Been looking at the 22.5 Weber Gold series for several weeks. Local home stores are around $148.00. Amazon around $132.00 with free shipping. Best ebay auction was $96.00 plus $30.00 shipping. Karen found an Ace Hardware super store web site based in Ft. Lauderdale selling it for $119.48. I pick it up tomorrow.

Craig


----------



## buckytom (Jun 13, 2011)

darn, i'm on the hunt for the same grill. the best i've seen is $134 on amazon with free shipping. hoping for papa day sales.

good score, c. good luck with her. did you get it in black?


----------



## CraigC (Jun 13, 2011)

Yes, I got the black. Didn't see the need to pay extra for green or blue.
Have you seen the price on that ranch kettle, $1299.00! If I had that kind of discretionary cash, you can bet I'd have the large BGE. Heck, I could get a Lang Pit for that money.

Craig


----------



## Andy M. (Jun 13, 2011)

You'll get to do some good stuff on that baby.  I have the silver version and it's really easy to use.


----------



## buckytom (Jun 13, 2011)

geez, for $1300 bucks i'll build my own oven. can't be that hard.

did your weber gold come with the hinged top grate?

i'm looking for a kit deal if possible, with a chimney, coal containers, and so on.


----------



## CraigC (Jun 13, 2011)

Yes the grate is hinged, which I believe is standard on these units. I also got a cover for it. They didn't offer the charcoal holders for indirect setup, but the local Home Depot stocks them.

I was going to post a link to an ebay auction, but the bids are already at $103.00 with just over a day left.
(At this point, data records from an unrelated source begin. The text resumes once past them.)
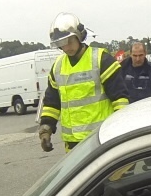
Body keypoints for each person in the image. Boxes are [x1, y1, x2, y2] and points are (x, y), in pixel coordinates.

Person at [38, 13, 129, 153]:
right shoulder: (57, 67)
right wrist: (46, 128)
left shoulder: (101, 60)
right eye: (62, 43)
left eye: (69, 41)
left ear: (79, 36)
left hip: (101, 138)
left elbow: (120, 99)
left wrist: (121, 128)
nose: (67, 47)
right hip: (72, 144)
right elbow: (52, 103)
The shipping is $30.00, so by the end the total will be more than Amazon. I can't believe people will bid on the thing without considering the freight into the final price.

Craig


----------



## pacanis (Jun 14, 2011)

Congrats on the new grill. Fire bricks will work for holding back charcoal, too... if you have some laying around.


----------



## CraigC (Jun 14, 2011)

pacanis said:


> Congrats on the new grill. Fire bricks will work for holding back charcoal, too... if you have some laying around.


 
This is South Florida. Finding fire bricks would be like having snow in winter. If they were locally available, I'd have built the wood burning oven I want.

Craig


----------



## CraigC (Jun 14, 2011)

Picked it up and had it assembled in less than 1/2 hour. Now I'm looking at the accessories. They have a grate with a removable center with CI grate insert and/or CI pot.

Craig


----------



## roadfix (Jun 14, 2011)

You might want to consider getting a rotisserie for your new Weber as well.  I recently got one for my kettle and I'm glad I did.


----------



## CraigC (Jun 15, 2011)

roadfix said:


> You might want to consider getting a rotisserie for your new Weber as well. I recently got one for my kettle and I'm glad I did.


 
Got my eye on it, but it will have to wait.

Craig


----------